Kata Pakar Hukum soal Ubedilah Badrun Dipolisikan Pendukung Jokowi
Reporter
Moh Khory Alfarizi
Editor
Amirullah
Minggu, 16 Januari 2022 12:55 WIB
TEMPO.CO, Jakarta - Langkah Ubedilah Badrun melaporkan dua anak Jokowi, Gibran Rakabuming dan Kaesang Pangarep ke Komisi Pemberantasan Korupis (KPK) langsung mendapat perlawanan balik dari pendukung Jokowi. Ubedilah dilaporkan balik oleh Relawan Jokowi Mania ke Polda Metro Jaya.
Menanggapi hal itu, pakar hukum pidana, Suparji Ahmad, menerangkan, laporan yang dilakukan Ubedilah masih bersifat dugaan. Menurutnya, unsur delik hukum atas laporan tersebut masih belum memiliki bukti. Dan KPK yang menerima pengaduan melakukan verifikasi, apakah pengaduan tadi memenuhi syarat atau tidak untuk ditindak lanjuti.
“Jadi belum ada kualifikasi sebagai delik hukum, karena yang dilaporkan masih sebatas informasi awal, temuan awal dari sang pelapor. Belum ada unsur delik hukumnya,” ujar dia saat dihubungi Ahad, 16 Januari 2022.

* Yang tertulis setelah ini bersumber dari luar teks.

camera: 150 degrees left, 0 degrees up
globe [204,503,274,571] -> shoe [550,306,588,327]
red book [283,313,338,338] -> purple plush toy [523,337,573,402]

Suparji yang juka dosen di Universitas Al Azhar Indonesia, itu melanjutkan, apa yang dilaporkan Ubedilah itu merupakan pengaduan masyarakat, yang menemukan suatu informasi kemudian melaporkannya. Hal ini, disebutnya, memang merupakan persoalan legal standing, yang kemudian akan dinilai KPK, apakah pengaduan tadi memenuhi syarat untuk dikualifikasikan sebagai laporan yang harus ditindaklanjuti atau tidak
Jadi, kata dia, tentunya KPK tidak bisa menolak orang yang mengadu dan melaporkan. Namun, KPK punya kewenangan untuk memverifikasi atas hasil kualifikasi laporan itu. “Jadi sekarang KPK-lah yang menentukan atas laporan itu dapat ditindak lanjuti atau tidak.”
Sementara, untuk pelaporan balik terhadap Ubedilah, Suparji berujar, polisi yang menerima laporan hendaknya bersifat selektif. Selain itu, dia juga meminta agar polisi perlu melakukan verifikasi apakah laporan dapat ditindaklanjuti atau tidak, dan apakah memang ada peristiwa pidananya atau tidak.

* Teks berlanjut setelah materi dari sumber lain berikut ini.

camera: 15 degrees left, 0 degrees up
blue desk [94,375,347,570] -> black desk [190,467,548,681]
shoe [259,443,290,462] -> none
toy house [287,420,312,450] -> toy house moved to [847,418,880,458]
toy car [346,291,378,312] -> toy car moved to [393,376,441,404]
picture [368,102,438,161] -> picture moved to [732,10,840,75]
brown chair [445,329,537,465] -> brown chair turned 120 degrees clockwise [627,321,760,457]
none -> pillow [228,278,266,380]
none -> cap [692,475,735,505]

“Jadi di sinilah polisi punya kewenangan untuk menilai apakah pihak yang dilaporkan gara-gara melaporkan tindak pidana korupsi itu dapat dikategorikan telah melakukan sebuah tindakan pidana,” tutur Suparji.
Suparji juga berharap, sesuai dengan konsep presisi, polisi harus benar-benar objektif menilai atas laporan baik tersebut. Sehingga tidak kontradiktif terhadap upaya pemberantasan korupsi. “Dan di sisi yang lain juga sebagai upaya membangun sebuah kecermatan dalam menyampaikan sebuah laporan.”
Alasan Ubedilah Melaporkan Gibran
Ubedilah mengatakan, pelaporan itu muncul bermula pada 2015 ketika ada perusahaan, yaitu PT SM yang menjadi tersangka pembakaran hutan dan sudah dituntut oleh Kementerian Lingkungan Hidup dan Kehutanan (KLHK) senilai Rp 7,9 triliun. Namun, dalam perkembangannya, Mahkamah Agung hanya mengabulkan tuntutan senilai Rp 78 miliar.
"Itu terjadi pada Februari 2019 setelah anak Presiden membuat perusahaan gabungan dengan anak petinggi perusahaan PT SM," ujar Ubedilah.
Ia mengatakan dugaan KKN tersebut terjadi berkaitan dengan adanya suntikan dana penyertaan modal dari perusahaan ventura, yang jelas dan bisa dibaca oleh publik. Alasannya tidak mungkin perusahaan baru anak Presiden mendapat suntikan dana penyertaan modal dari sebuah perusahaan ventura.
"Setelah itu, anak Presiden membeli saham di sebuah perusahaan dengan angka yang juga cukup fantastis Rp 92 miliar, dan itu bagi kami tanda tanya besar," ujar Ubedilah.
Ubedilah Badrun juga mempertanyakan, apakah seorang anak muda yang baru mendirikan perusahaan dapat dengan mudah mendapatkan penyertaan modal. “Apalagi angkanya cukup fantastis, dari mana kalau bukan karena anak Presiden.”